5. tcpdump the slave's interface and watch it continuously retransmit the large packet in question

Suggested fix:
Stop replication in this case and do not reconnect until a server admin investigates and resolves the disparity in the max_allowed_packet configuation settings.
[1 Nov 2006 20:16] Sveta Smirnova
Thank you for the reasonable feature request.
[6 Nov 2006 20:56] [ name withheld ]
I really don't think this is a feature request. This is not a "cosmetic or enhancement request." It is an incorrectly handled error condition which can have a pretty significant impact on a site's available bandwidth if there are fast servers on either end and a slow pipe in between. Please consider reclassifying as at least S3 and preferably S2.
[15 Mar 2007 11:00] Bugs System
A patch for this bug has been committed.

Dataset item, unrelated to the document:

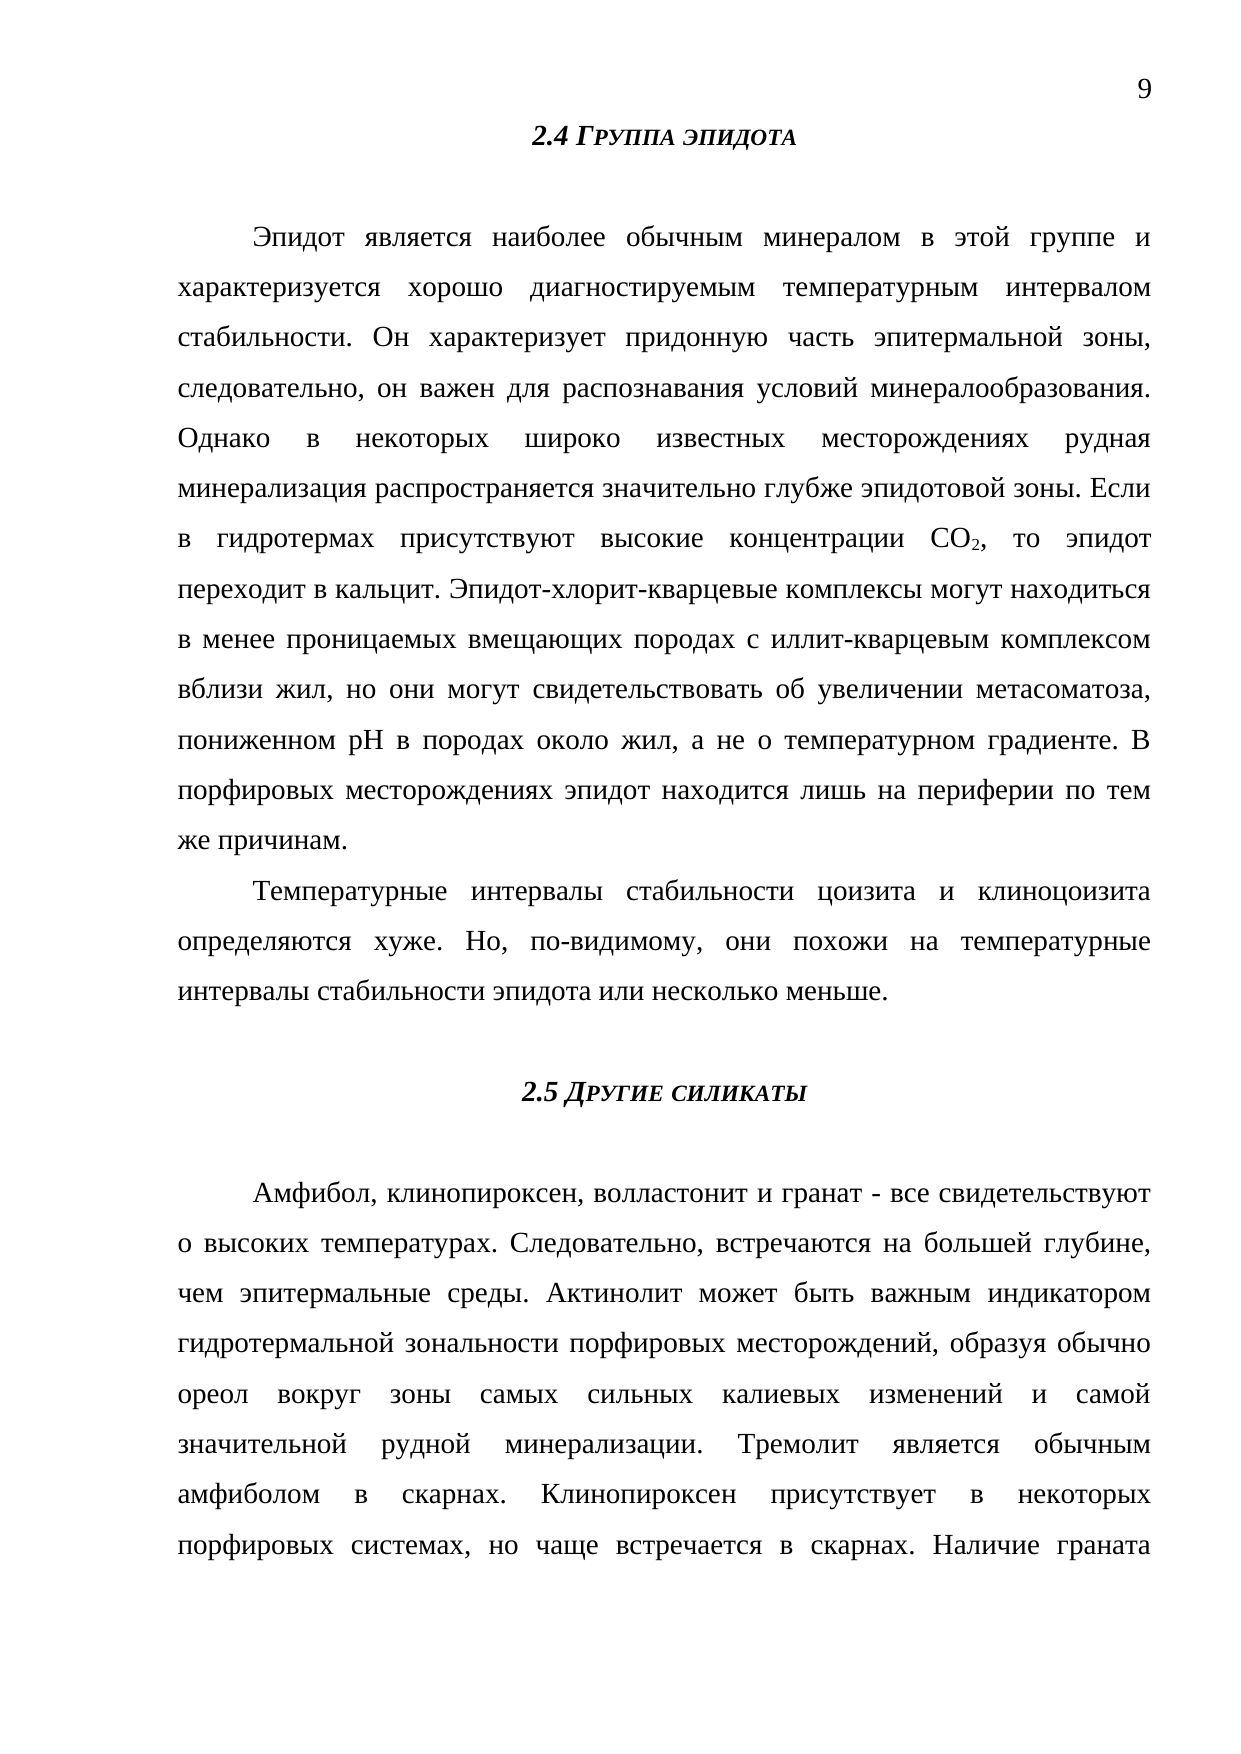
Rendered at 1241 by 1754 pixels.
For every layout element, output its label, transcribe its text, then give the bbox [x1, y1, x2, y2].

text Эпидот является наиболее обычным минералом в этой группе и характеризуется хорошо диагностируемым температурным интервалом стабильности. Он характеризует придонную часть эпитермальной зоны, следовательно, он важен для распознавания условий минералообразования. Однако в некоторых широко известных месторождениях рудная минерализация распространяется значительно глубже эпидотовой зоны. Если в гидротермах присутствуют высокие концентрации СО2, то эпидот переходит в кальцит. Эпидот-хлорит-кварцевые комплексы могут находиться в менее проницаемых вмещающих породах с иллит-кварцевым комплексом вблизи жил, но они могут свидетельствовать об увеличении метасоматоза, пониженном рН в породах около жил, а не о температурном градиенте. В порфировых месторождениях эпидот находится лишь на периферии по тем же причинам. [177, 219, 1152, 856]
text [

After review, it may
be pushed to the relevant source trees for release in the next
version. You can access the patch from:

  http://lists.mysql.com/commits/21995

ChangeSet@1.2391, 2007-03-15 13:59:26+03:00, kaa@polly.local +5 -0
  Fix for bug #23775 "Replicated event larger that max_allowed_packet infinitely re-transmits".
  
  Test for the client "packet too large" error code instead of the server one in slave I/O thread.
[16 Mar 2007 14:25] Bugs System
A patch for this bug has been committed. After review, it may
be pushed to the relevant source trees for release in the next
version. You can access the patch from:

  http://lists.mysql.com/commits/22139

ChangeSet@1.2391, 2007-03-16 17:25:20+03:00, kaa@polly.local +3 -0
  Fix for bug #23775 "Replicated event larger that max_allowed_packet infinitely re-transmits".
  
  Problem: to handle a situation when the size of event on the master is greater than max_allowed_packet on slave, we checked for the wrong constant (ER_NET_PACKET_TOO_LARGE instead of CR_NET_PACKET_TOO_LARGE).
  
  Solution: test for the client "packet too large" error code instead of the server one in slave I/O thread.
[26 Mar 2007 6:49] MC Brown
A note has been added to the 5.0.40 and 5.1.17 changelogs.